Le 29 mai dernier, la ministre du travail Muriel Pénicaud appelait les Français à consommer davantage pour soutenir l’économie française et l’emploi. Mais dépenser l'argent épargné pendant le confinement suffira-t-il vraiment à relancer la croissance ? Éléments de réponse.
Une économie française en berne
Comme de nombreux autres pays dans le monde, la France subit les conséquences du confinement et du coup d’arrêt que celui-ci a donné à l’économie.
Les perspectives économiques pour les mois à venir sont plutôt sombres puisque la Banque de France anticipe un recul du PIB de l'ordre de 10% cette année, suivi d'un rebond de 7% en 2021. Selon les économistes de la banque centrale, il faudra attendre la mi-2022 pour que l'économie française retrouve son niveau de fin 2019.
En résumé, il faudra donc plus de 2 ans pour effacer les effets du confinement et de la pandémie de Covid-19 sur notre économie.
Cette crise sanitaire risque surtout d’affecter durablement l’emploi, avec un taux de chômage en hausse rapide.

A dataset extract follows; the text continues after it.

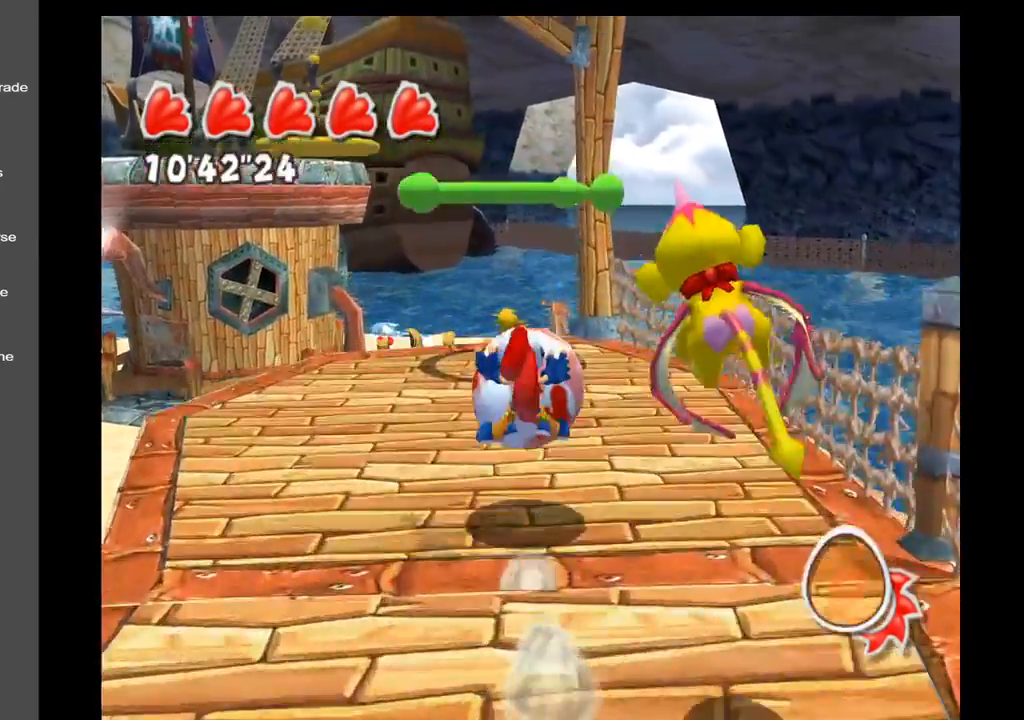
{"buttons": [], "left_stick": "up", "right_stick": "center", "events": [[200, "A", "up"]]}
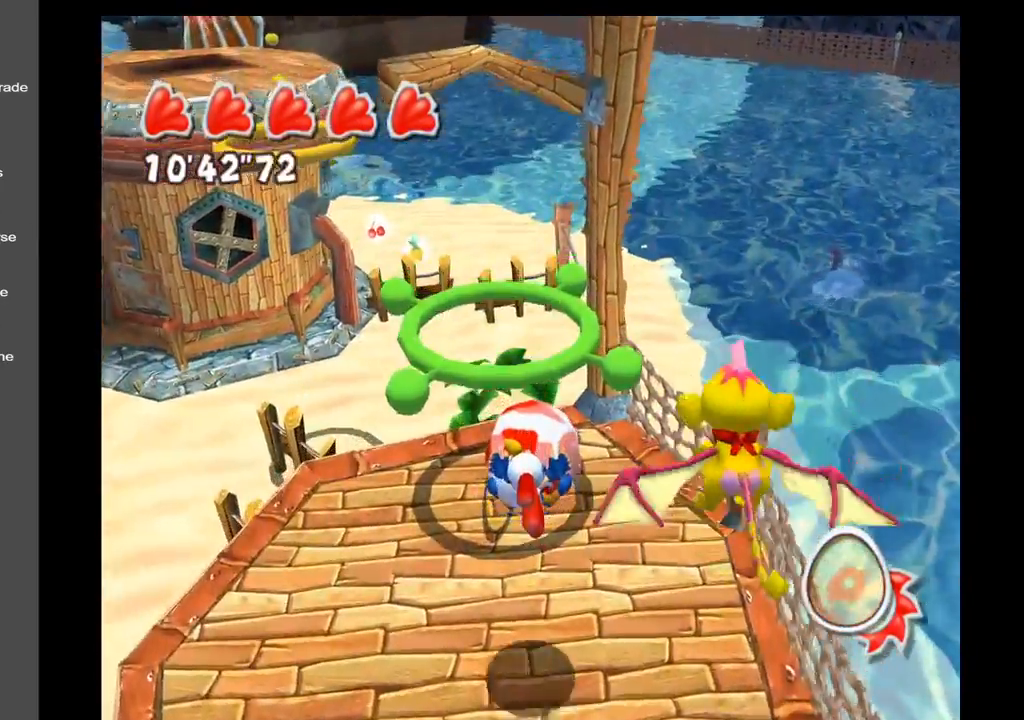
{"buttons": [], "left_stick": "center", "right_stick": "center", "events": [[33, "left_stick", "center"]]}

Les spécialistes s’attendent à un pic de chômage dans la première moitié de l'année 2021, avec, selon leurs estimations, 1,15 million de personnes sans-emploi en plus par rapport à la fin 2019.
La consommation, moteur de la reprise
Dès 2020, les effets de l’épidémie de coronavirus vont se faire sentir sur l’activité économique : au deuxième trimestre 2020, on devrait observer un recul de l'activité d'environ 15% lié au confinement.

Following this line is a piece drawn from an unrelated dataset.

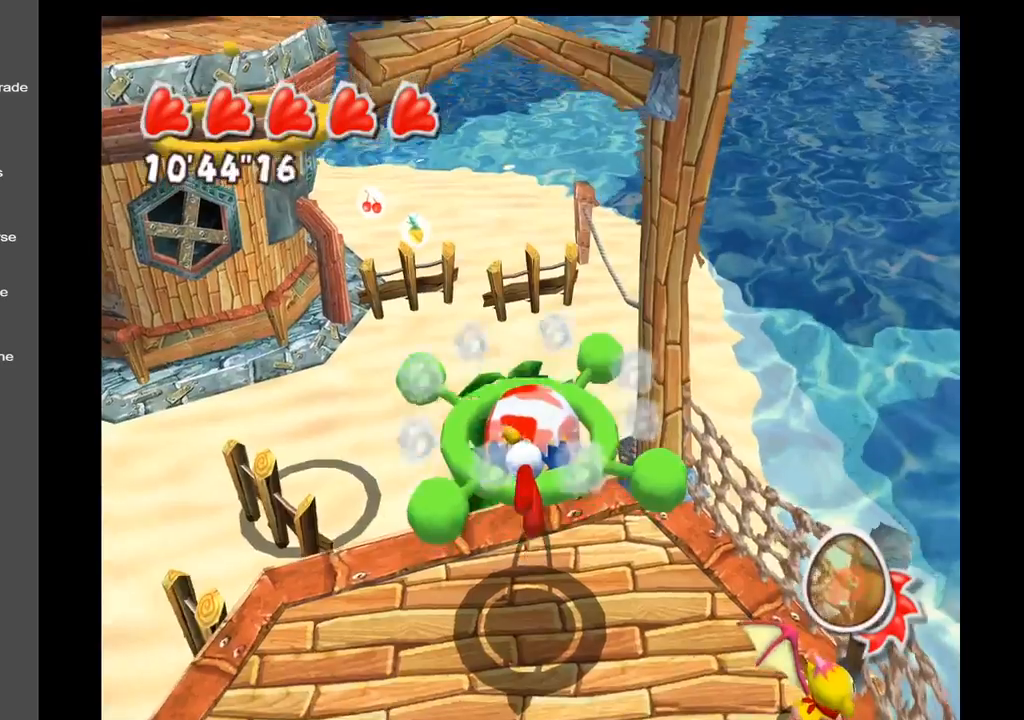
{"buttons": ["A"], "left_stick": "center", "right_stick": "center", "events": [[83, "left_stick", "center"], [367, "A", "down"]]}
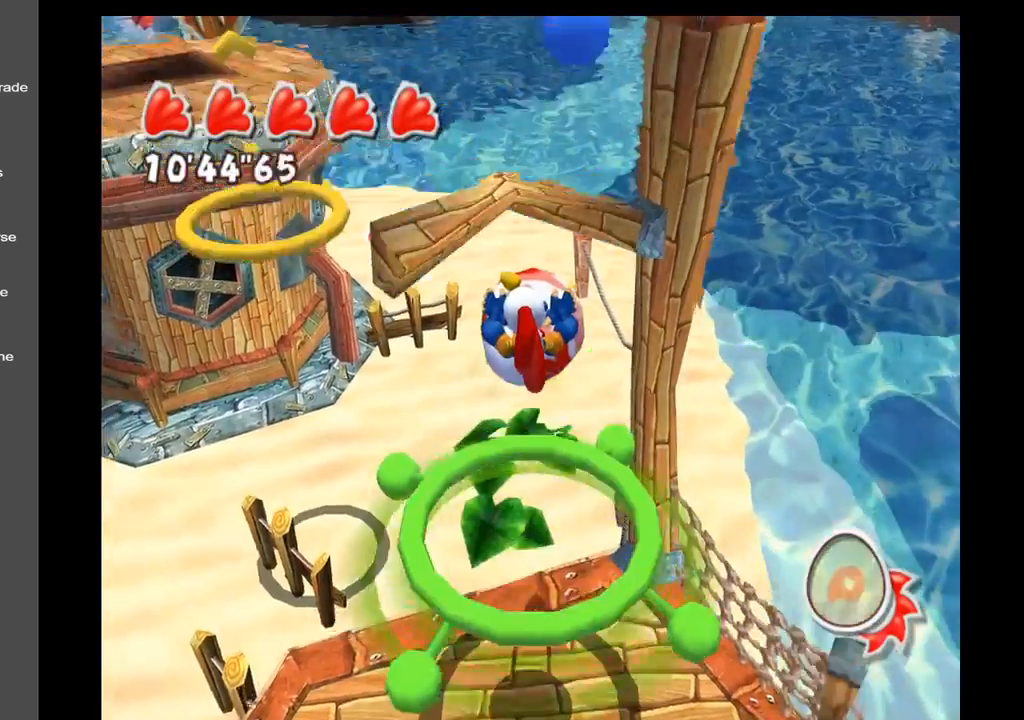
{"buttons": ["A"], "left_stick": "center", "right_stick": "center", "events": []}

Les trimestres suivants, la reprise devrait être lente, avec une activité inférieure de 10% au troisième trimestre et de 7% au quatrième trimestre 2020 par rapport à une situation sans crise sanitaire.
Or, la consommation des ménages, qui représente d'ordinaire environ un tiers de la croissance française est l’une des clés de la reprise. C’est pourquoi le 29 mai dernier, la ministre du Travail Muriel Pénicaud appelait les Français à ressortir et à consommer.
Pendant le confinement, les Français empêchés de sortir et de consommer ont beaucoup épargné. La fermeture de nombreux commerces a incité nos concitoyens à épargner une part plus importante de leurs revenus, notamment sur leur livret A : en avril 2020, ce livret d’épargne a enregistré un record de collecte de près de 5,5 milliards d’euros.
Plus globalement, la Banque de France estime dans un récent rapport qu'en 2020, les Français vont épargner 100 milliards d’euros de plus que prévu, une somme astronomique qui représente habituellement 6% des dépenses annuelles de consommation des ménages.
Mais, comme le déclarait fin mai la ministre du Travail : "Cet argent, c’est bien aussi qu’il re-circule, parce que c’est ce qui va faire repartir le commerce, l’industrie, ça aidera beaucoup à la reprise d’activité."
L’État en première ligne
Depuis la fin du confinement, le 11 mai dernier, les Français ont retrouvé le chemin des boutiques et des centres commerciaux. La fréquentation des commerces et les ventes grimpent, mais l’envie de consommer à nouveau risque de ne pas suffire.
En effet, les consommateurs restent prudents et ne vont sans doute pas dépenser en intégralité l'épargne forcée des mois de confinement. La Banque de France anticipe "des comportements d'épargne de précaution" bien légitimes en raison d’"un environnement économique dégradé et incertain, des revenus plus faibles qu'avant-crise et de la montée du chômage".
De plus, l’idéal serait aussi que les 100 milliards d’euros mis de côté soient majoritairement dépensés en biens et services français, afin de profiter à l’économie hexagonale et aux emplois en France.
Mais comme on ne peut bien sûr obliger personne à consommer ni à privilégier les produits made in France l’État français et l’Europe ont d’ores et déjà adopté une autre stratégie : profiter des taux de crédit très bas que cet excès d'épargne entraîne pour endetter les États et leur permettre de dépenser afin de favoriser la relance.
Il faut d’ailleurs souligner que, jusqu’à présent, c’est en majorité l’État qui a absorbé le choc de la crise sanitaire, et non pas les ménages et les entreprises.
En instaurant le dispositif de chômage partiel et en apportant différentes aides et garanties publiques de prêts aux entreprises, l’État français a assumé plus de 60% de la perte de revenu de la nation, contre seulement 15% pour les ménages et 24% pour les entreprises.
L’État a amorti le choc de la crise, quitte à faire grimper la dette publique qui atteindra environ 120 points de PIB à la fin 2020.